谈元的嗓音清亮,功底磁实,作表到位,把一有另三个获得自由的小和尚刻划的十分精彩。唱的曲一点字工尺很高,他都能应付裕如。“下山去走走”的最后两字,脆生生的,真响堂。整出戏叫下山,当然重脚下工夫。谈元的脚里面好,干净利索。拜辞菩萨后脱僧袍、僧帽,甩念珠、抛高以脖项接住,再耍,使道具如同身体的一偏离那样自如。色空上场前,小和尚的走矮子下场时,念珠不停的在项上飞转,这得下十几块功夫啊!脚里面要做出下山的姿式,嘴里要唱曲,头不能不停的转动使念珠随着转动,真不容易哦。怪怪的是过河那段,先脱靴,以一足试水,那表示水凉的作工,十分逼真,真格是脚都是演戏。背色空过河时,以口衔二靴,后抛出很远,这嘴下得有多大劲头。我感到,哪此昆曲剧目是锻炼演员基工的最好途径。试想,下山、祥梅寺演得纯熟了,再演起群英会的蒋干都是走不好台步么?无怪前几天看谈元的问樵身上没能溜哪。
还想起萧长华先生谈前辈名丑杨鸣玉的五出昆剧绝技时,提到过这出下山。在背色空过河时,衔二靴,扔靴子时一只扔向左,一只扔向右,不能用舌头隔开两只靴子,向不同方向抛出,这嘴里的工夫就更难了。连萧老说也什么都听说,因此做不了。听蒲生兄和守荫兄说,大伙看得人中戏校的张启洪掌握了你之类技巧,能往不同方向扔靴子,可惜我没能见过。今天看得人谈元的扔靴,感叹不知有十几块好东西没能传下来。看得人这出下山,观众的反应是多么强烈哦!那精彩的唱念作舞,彰显了民族艺术的魅力。因此放着哪此好东西不顾,硬把西方的东西往民族传统里塞,就不能说是中华文化的罪人。
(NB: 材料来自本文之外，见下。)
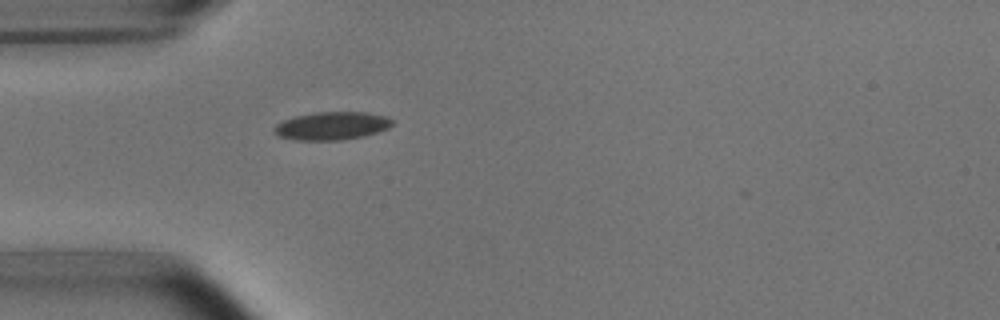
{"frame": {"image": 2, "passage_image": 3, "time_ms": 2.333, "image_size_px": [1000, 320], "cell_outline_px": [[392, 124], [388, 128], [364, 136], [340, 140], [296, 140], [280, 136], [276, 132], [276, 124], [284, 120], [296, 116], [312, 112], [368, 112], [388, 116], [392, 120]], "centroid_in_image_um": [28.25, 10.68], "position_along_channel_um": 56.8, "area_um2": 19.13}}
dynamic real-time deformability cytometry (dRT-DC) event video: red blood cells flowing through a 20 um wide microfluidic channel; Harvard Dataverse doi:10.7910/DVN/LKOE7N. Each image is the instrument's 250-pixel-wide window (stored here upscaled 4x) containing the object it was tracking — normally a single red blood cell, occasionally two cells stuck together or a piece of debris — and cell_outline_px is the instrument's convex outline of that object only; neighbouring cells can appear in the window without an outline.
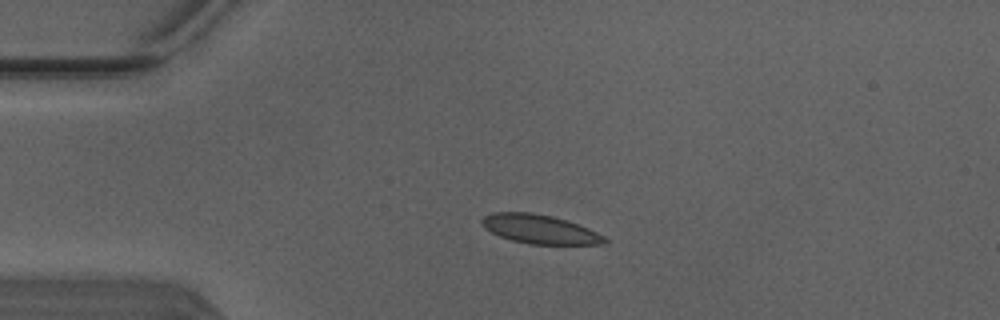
{"species": "Egyptian fruit bat (a non-hibernating species)", "species_latin": "Rousettus aegyptiacus", "temperature_condition": "warm", "stored_images_in_passage": 5, "camera_frame_rate_fps": 3000, "um_per_image_px": 0.085, "animal": {"sex": "male"}, "frame": {"image": 1, "passage_image": 2, "time_ms": 0.333, "image_size_px": [1000, 320], "cell_outline_px": [[608, 240], [604, 244], [528, 244], [512, 240], [500, 236], [484, 228], [480, 224], [480, 220], [484, 216], [492, 212], [532, 212], [552, 216], [588, 228], [604, 236]], "centroid_in_image_um": [45.83, 19.47], "position_along_channel_um": 39.2, "area_um2": 20.63}}
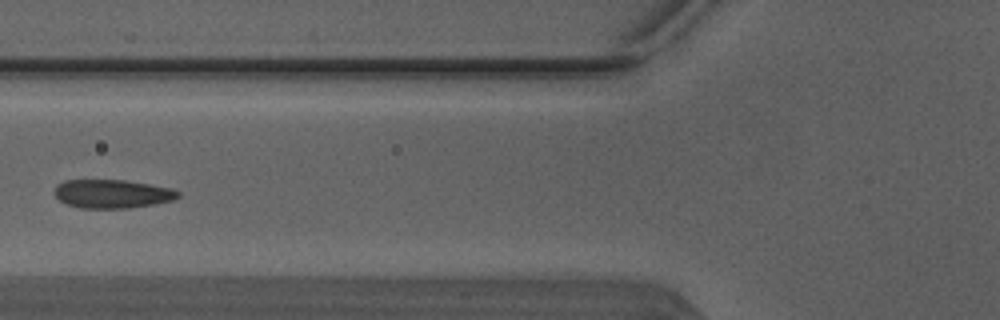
{"frame": {"image": 2, "passage_image": 4, "time_ms": 1.0, "image_size_px": [1000, 320], "cell_outline_px": [[180, 196], [172, 200], [156, 204], [128, 208], [80, 208], [68, 204], [60, 200], [52, 192], [56, 184], [64, 180], [124, 180], [172, 188], [180, 192]], "centroid_in_image_um": [9.52, 16.47], "position_along_channel_um": 116.3, "area_um2": 20.69}}
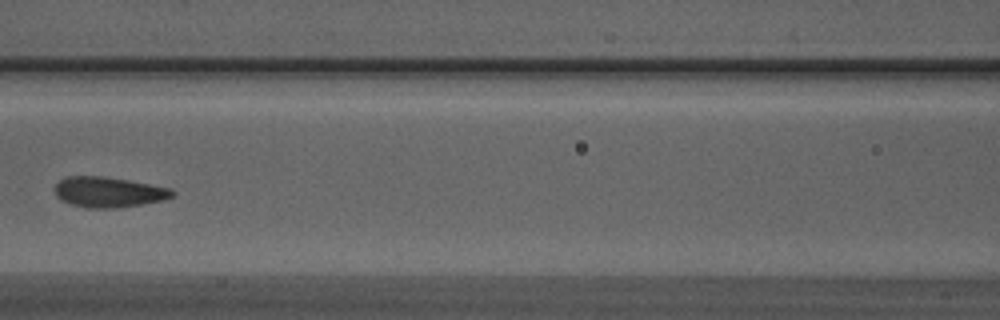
{"frame": {"image": 3, "passage_image": 5, "time_ms": 1.333, "image_size_px": [1000, 320], "cell_outline_px": [[176, 192], [172, 196], [160, 200], [140, 204], [116, 208], [88, 208], [72, 204], [60, 200], [56, 196], [56, 184], [64, 176], [100, 176], [128, 180], [168, 188]], "centroid_in_image_um": [9.17, 16.32], "position_along_channel_um": 157.4, "area_um2": 20.46}}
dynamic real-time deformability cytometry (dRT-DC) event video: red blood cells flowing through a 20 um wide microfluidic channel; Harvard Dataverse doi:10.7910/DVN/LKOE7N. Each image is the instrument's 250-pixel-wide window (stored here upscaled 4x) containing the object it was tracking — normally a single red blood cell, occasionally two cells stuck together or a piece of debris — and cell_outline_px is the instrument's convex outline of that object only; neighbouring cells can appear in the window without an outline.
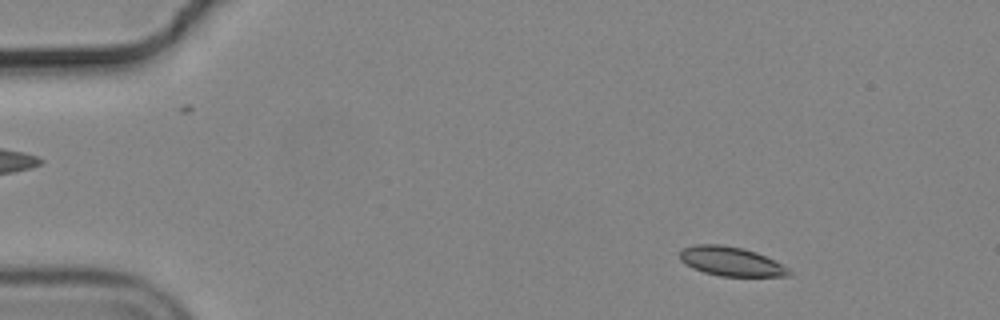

梅先生说,从前学戏要从昆曲入手,是因此昆曲的身段、表情、曲调非常严格。你之类基本技术的底子打好了,再学皮黄,就省事的多,因此皮黄里有一点玩艺,什么都打昆曲里吸收过来的。戏校教学将昆曲列入,是非常明智之举。之类《火判》、《下山》从前的昆曲小折子戏当做基工教材,多好哦。上午在蒲大哥生家看得人1954年叶盛兰在长安贴完整性《罗成》的戏单,前有杜近芳的《思凡》。想到京剧折子戏里加两折昆曲剧目,是极好的事,“京昆不分家”哦。